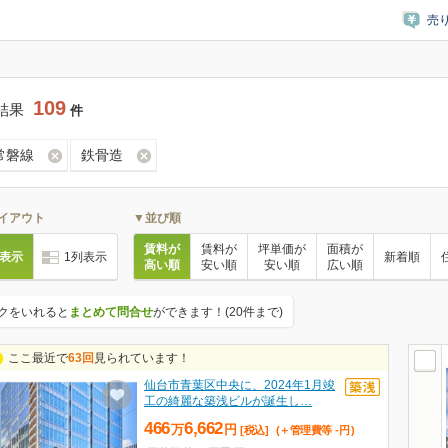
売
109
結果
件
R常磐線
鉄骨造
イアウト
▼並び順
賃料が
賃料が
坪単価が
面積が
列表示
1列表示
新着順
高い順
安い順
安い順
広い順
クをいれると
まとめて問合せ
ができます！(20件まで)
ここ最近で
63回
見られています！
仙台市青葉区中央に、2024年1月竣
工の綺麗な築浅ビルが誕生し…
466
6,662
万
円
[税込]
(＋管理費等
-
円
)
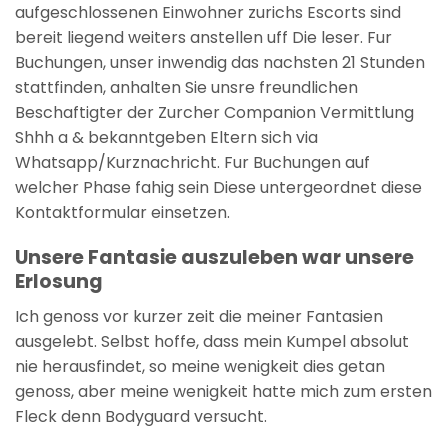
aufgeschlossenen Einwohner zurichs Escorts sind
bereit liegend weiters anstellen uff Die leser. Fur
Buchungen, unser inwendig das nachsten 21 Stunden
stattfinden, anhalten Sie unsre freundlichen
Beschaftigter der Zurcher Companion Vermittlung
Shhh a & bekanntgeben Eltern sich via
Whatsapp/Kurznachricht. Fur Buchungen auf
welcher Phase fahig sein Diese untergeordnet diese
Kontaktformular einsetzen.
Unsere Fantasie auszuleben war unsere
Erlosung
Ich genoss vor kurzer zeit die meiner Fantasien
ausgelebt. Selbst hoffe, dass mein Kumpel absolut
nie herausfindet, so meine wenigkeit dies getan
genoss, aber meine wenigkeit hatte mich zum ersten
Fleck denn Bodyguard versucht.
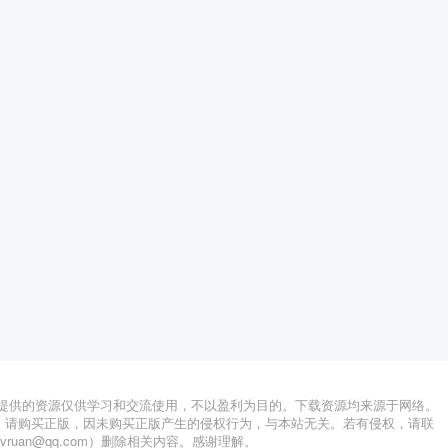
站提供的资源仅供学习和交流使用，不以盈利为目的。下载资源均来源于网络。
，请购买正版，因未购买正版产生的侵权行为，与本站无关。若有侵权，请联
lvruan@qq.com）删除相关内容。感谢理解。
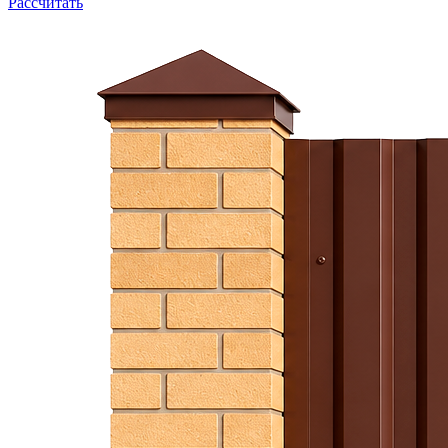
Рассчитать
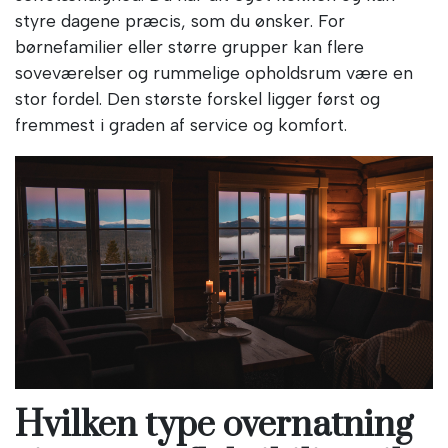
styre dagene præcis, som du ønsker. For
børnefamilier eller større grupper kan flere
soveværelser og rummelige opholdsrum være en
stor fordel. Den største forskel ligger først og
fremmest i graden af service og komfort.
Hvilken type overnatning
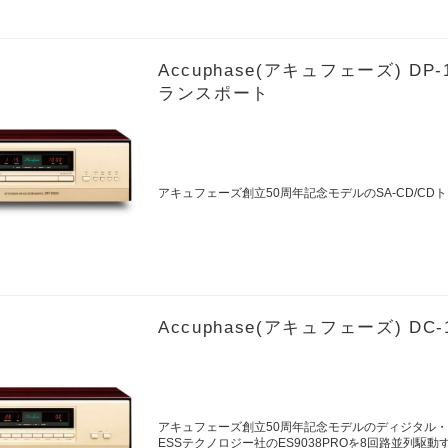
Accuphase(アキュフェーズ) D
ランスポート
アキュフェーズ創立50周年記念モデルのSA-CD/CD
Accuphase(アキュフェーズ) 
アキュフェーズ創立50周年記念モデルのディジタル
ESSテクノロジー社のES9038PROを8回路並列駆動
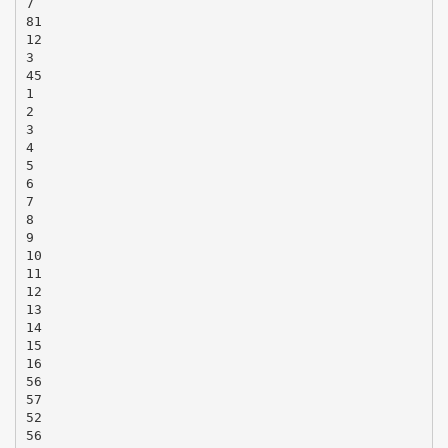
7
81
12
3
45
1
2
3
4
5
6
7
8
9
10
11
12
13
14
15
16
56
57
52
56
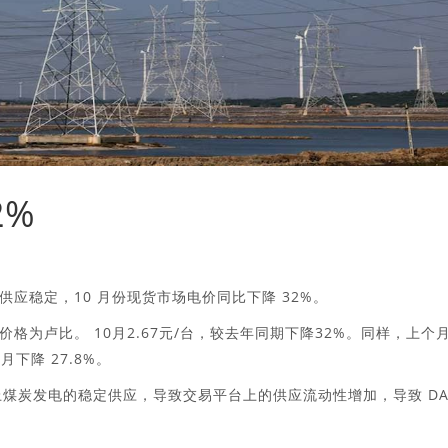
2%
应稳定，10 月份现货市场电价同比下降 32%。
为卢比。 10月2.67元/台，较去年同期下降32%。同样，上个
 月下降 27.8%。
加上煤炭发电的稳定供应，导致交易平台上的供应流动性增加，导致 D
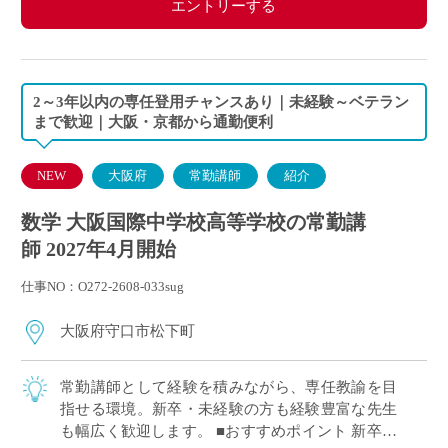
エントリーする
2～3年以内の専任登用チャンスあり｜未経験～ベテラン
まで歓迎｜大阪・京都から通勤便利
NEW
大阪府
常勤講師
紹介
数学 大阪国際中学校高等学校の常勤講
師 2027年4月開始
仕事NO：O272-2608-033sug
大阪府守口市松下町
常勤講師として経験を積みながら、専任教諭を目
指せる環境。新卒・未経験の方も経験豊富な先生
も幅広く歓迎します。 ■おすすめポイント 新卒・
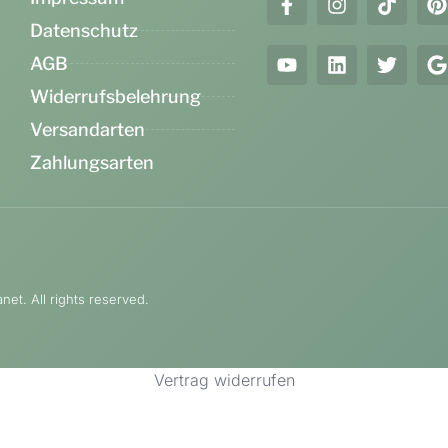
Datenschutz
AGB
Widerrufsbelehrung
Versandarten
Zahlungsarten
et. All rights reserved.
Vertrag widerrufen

▸ **Exercise details**:
What is wanted is a verbatim transcription of every record above, pictures excluded.

▸ **Solved problem**:
売
109
結果
件
R常磐線
鉄骨造
イアウト
▼並び順
賃料が
賃料が
坪単価が
面積が
列表示
1列表示
新着順
高い順
安い順
安い順
広い順
クをいれると
まとめて問合せ
ができます！(20件まで)
ここ最近で
63回
見られています！
仙台市青葉区中央に、2024年1月竣
工の綺麗な築浅ビルが誕生し…
466
6,662
万
円
[税込]
(＋管理費等
-
円
)
aufgeschlossenen Einwohner zurichs Escorts sind
bereit liegend weiters anstellen uff Die leser. Fur
Buchungen, unser inwendig das nachsten 21 Stunden
stattfinden, anhalten Sie unsre freundlichen
Beschaftigter der Zurcher Companion Vermittlung
Shhh a & bekanntgeben Eltern sich via
Whatsapp/Kurznachricht. Fur Buchungen auf
welcher Phase fahig sein Diese untergeordnet diese
Kontaktformular einsetzen.
Unsere Fantasie auszuleben war unsere
Erlosung
Ich genoss vor kurzer zeit die meiner Fantasien
ausgelebt. Selbst hoffe, dass mein Kumpel absolut
nie herausfindet, so meine wenigkeit dies getan
genoss, aber meine wenigkeit hatte mich zum ersten
Fleck denn Bodyguard versucht.
站提供的资源仅供学习和交流使用，不以盈利为目的。下载资源均来源于网络。
，请购买正版，因未购买正版产生的侵权行为，与本站无关。若有侵权，请联
lvruan@qq.com）删除相关内容。感谢理解。
Рассчитать
styre dagene præcis, som du ønsker. For
børnefamilier eller større grupper kan flere
soveværelser og rummelige opholdsrum være en
stor fordel. Den største forskel ligger først og
fremmest i graden af service og komfort.
Hvilken type overnatning
Accuphase(アキュフェーズ) D
ランスポート
アキュフェーズ創立50周年記念モデルのSA-CD/CD
Accuphase(アキュフェーズ) 
アキュフェーズ創立50周年記念モデルのディジタル
ESSテクノロジー社のES9038PROを8回路並列駆動
7
81
12
3
45
1
2
3
4
5
6
7
8
9
10
11
12
13
14
15
16
56
57
52
56
2%
应稳定，10 月份现货市场电价同比下降 32%。
为卢比。 10月2.67元/台，较去年同期下降32%。同样，上个
 月下降 27.8%。
加上煤炭发电的稳定供应，导致交易平台上的供应流动性增加，导致 D
エントリーする
2～3年以内の専任登用チャンスあり｜未経験～ベテラン
まで歓迎｜大阪・京都から通勤便利
NEW
大阪府
常勤講師
紹介
数学 大阪国際中学校高等学校の常勤講
師 2027年4月開始
仕事NO：O272-2608-033sug
大阪府守口市松下町
常勤講師として経験を積みながら、専任教諭を目
指せる環境。新卒・未経験の方も経験豊富な先生
も幅広く歓迎します。 ■おすすめポイント 新卒・
Datenschutz
AGB
Widerrufsbelehrung
Versandarten
Zahlungsarten
et. All rights reserved.
Vertrag widerrufen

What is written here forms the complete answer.